What appears frightening and brutal can be the source of beauty and wonder. That’s the mystery nature continues to teach us. Growing up on a farm, I read Jack London and Robert E. Howard, whose severe yet captivating visions of nature made perfect sense to me. In college, I discovered Robert Ardrey, Konrad Lorenz, and E. O. Wilson, who popularized the science that examined the role aggression plays in shaping animal behavior and ensuring the survival of the strong and beautiful. Without the yin and the yang, there is no viable whole. Each needs the other.

“Siberian Khatru,” a classic Yes song by Jon Anderson, Rick Wakeman, and Steve Howe, could be the wolf’s theme song:

Sing, bird of prey;
Beauty begins at the foot of you. Do you believe the manner?

Where the Past Haunts the Present

roman-gladiator

At REH: Two-Gun Raconteur, Charles Gramlich argues that heroic fantasy, far from being merely “juvenile” entertainment, is literature that deserves our respect and attention. It continues to fascinate and entertain because it illuminates human nature:

Heroic fantasy is, and always has been, a literature of myth making and myth exploration. As such, it may well be the most important type of literature ever attempted. The tales in this genre are not about telling things the way they are, or even how they were. They’re about telling, or at least hinting at, the deepest mysteries and truths of human existence. …

But whether we speak of 200,000 year old sapiens or 50,000 year old ones, the fact remains that our mind is their mind, with a lot of culture and a little bit of rational science as icing on the cake. Both the roots and the trunks of our myths, and our realities, arise from the ways that early Homo sapiens tried to understand their mysterious and dangerous world.

Gramlich is right. Despite our veneer of civilization, we have scarcely changed since the Ice Age. Life remains a battle for survival, as well as a battle to uphold one’s code of honor. That’s why we can’t help but be fascinated by tales of a hero who bravely faces seemingly overwhelming odds and must dig down deep to tap hidden strength. The genre Robert E. Howard perfected has continued in new and surprising forms, such as Westerns and detective fiction.
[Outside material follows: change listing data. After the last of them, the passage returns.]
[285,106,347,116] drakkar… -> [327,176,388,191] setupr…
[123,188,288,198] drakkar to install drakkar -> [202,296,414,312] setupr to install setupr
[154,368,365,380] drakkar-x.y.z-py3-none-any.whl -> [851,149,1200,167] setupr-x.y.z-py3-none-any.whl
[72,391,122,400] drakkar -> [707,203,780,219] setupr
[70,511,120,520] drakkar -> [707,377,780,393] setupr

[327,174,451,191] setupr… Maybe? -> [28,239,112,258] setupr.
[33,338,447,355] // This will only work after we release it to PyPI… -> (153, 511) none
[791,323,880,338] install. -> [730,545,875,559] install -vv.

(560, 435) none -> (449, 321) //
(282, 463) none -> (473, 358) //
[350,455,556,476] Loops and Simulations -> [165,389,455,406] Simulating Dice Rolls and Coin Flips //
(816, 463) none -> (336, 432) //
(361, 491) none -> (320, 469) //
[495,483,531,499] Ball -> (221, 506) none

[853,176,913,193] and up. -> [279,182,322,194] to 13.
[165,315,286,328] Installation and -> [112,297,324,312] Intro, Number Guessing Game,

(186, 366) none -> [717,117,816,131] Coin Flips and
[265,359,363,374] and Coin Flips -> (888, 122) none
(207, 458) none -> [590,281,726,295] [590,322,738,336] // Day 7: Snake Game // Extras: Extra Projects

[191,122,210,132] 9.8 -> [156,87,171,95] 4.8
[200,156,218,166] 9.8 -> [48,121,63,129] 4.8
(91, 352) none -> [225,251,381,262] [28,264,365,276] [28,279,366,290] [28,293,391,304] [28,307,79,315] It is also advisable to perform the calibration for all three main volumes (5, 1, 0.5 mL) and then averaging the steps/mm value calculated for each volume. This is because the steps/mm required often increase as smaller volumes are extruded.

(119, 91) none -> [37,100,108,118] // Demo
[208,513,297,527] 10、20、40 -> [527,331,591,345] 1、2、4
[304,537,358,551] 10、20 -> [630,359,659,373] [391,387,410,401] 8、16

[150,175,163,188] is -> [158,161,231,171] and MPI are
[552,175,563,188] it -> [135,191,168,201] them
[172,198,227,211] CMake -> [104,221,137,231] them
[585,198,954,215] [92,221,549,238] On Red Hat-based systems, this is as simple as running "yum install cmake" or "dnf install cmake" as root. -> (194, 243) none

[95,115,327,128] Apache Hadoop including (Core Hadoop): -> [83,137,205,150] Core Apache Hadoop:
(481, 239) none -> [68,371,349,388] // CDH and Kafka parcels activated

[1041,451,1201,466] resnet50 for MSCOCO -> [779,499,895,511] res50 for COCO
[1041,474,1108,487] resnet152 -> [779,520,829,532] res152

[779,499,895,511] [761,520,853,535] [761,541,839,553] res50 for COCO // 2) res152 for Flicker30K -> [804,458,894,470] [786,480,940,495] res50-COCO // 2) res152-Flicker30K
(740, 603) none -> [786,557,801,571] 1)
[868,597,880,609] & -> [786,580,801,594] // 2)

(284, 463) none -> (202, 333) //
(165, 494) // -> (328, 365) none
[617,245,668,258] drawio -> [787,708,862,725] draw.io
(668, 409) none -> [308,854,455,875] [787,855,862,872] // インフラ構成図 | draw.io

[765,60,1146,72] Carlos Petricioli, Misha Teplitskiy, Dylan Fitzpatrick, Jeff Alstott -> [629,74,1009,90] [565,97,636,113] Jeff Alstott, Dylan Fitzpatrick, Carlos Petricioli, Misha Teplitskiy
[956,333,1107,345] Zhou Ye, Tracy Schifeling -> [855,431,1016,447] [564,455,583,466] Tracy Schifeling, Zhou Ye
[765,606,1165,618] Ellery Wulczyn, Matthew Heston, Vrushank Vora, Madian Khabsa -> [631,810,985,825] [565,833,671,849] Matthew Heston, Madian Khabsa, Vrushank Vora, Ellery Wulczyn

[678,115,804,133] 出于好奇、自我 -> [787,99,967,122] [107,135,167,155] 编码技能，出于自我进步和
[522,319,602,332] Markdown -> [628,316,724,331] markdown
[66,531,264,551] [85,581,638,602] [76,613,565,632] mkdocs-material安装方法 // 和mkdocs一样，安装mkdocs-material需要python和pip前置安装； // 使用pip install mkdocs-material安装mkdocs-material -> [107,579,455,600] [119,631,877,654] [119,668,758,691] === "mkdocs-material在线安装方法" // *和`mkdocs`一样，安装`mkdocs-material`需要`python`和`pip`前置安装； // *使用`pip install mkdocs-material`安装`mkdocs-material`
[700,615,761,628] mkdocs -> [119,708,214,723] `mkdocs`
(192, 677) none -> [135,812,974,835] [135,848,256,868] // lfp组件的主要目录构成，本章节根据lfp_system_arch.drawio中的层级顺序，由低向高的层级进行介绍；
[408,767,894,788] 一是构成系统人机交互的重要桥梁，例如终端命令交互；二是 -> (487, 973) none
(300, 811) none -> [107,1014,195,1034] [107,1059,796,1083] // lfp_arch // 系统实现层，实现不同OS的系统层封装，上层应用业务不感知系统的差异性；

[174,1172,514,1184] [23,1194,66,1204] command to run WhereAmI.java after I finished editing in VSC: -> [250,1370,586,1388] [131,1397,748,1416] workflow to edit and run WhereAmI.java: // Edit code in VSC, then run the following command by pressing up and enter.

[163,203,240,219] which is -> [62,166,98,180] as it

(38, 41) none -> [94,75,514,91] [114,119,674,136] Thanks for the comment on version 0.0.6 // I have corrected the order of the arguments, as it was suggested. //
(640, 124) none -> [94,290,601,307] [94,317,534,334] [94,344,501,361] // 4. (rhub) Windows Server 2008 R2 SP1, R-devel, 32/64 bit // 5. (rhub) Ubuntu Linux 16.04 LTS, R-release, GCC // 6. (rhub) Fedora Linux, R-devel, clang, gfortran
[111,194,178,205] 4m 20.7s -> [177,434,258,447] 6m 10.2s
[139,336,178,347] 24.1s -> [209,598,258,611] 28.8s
Indeed, some of our greatest literature strips away our illusions about ourselves and confronts us with our true nature, which has not changed since mankind’s dawning. Some such works, even those set in the present day, uncover ancient ways we imagine we’ve outgrown. In African Genesis, screenwriter Robert Ardrey reflected on one such piece that may surprise you:

West Side Story is a supreme work of art for many reasons not the least of which is truthfulness. The authors treat the romantic fallacy is if it did not exist. On a stage laid bare, and in young hearts laid naked, we watch our animal legacy unfold its awful power. There is the timeless struggle over territory, as lunatic in the New York streets as it is logical in our animal heritage. There is the gang, our ancestral troupe. There is the rigid system of dominance among males within the gang, indistinguishable from that among baboons. There is the ceaseless individual defence of status… And there is the hunting primate contribution, a dedication to the switchblade knife as unswerving as to the antelope bone. p. 337

From the tension between the individual and his tribe arise self-realization and belonging, as well as individual competition and group cooperation. E. O. Wilson’s insights in Sociobiology tell us that loyalty and altruism are evolutionary adaptations that not only preserve the group, but give our lives meaning and purpose. The “mysterious and dangerous world” Gramlich talks about in his post has birthed a number of successful species, and we are among that number. That’s the hopeful message heroic fantasy makes real for us. In Robert Ardrey’s famous observation, we humans are “bad-weather animals, designed for storm and change.” We are fighters. We are survivors.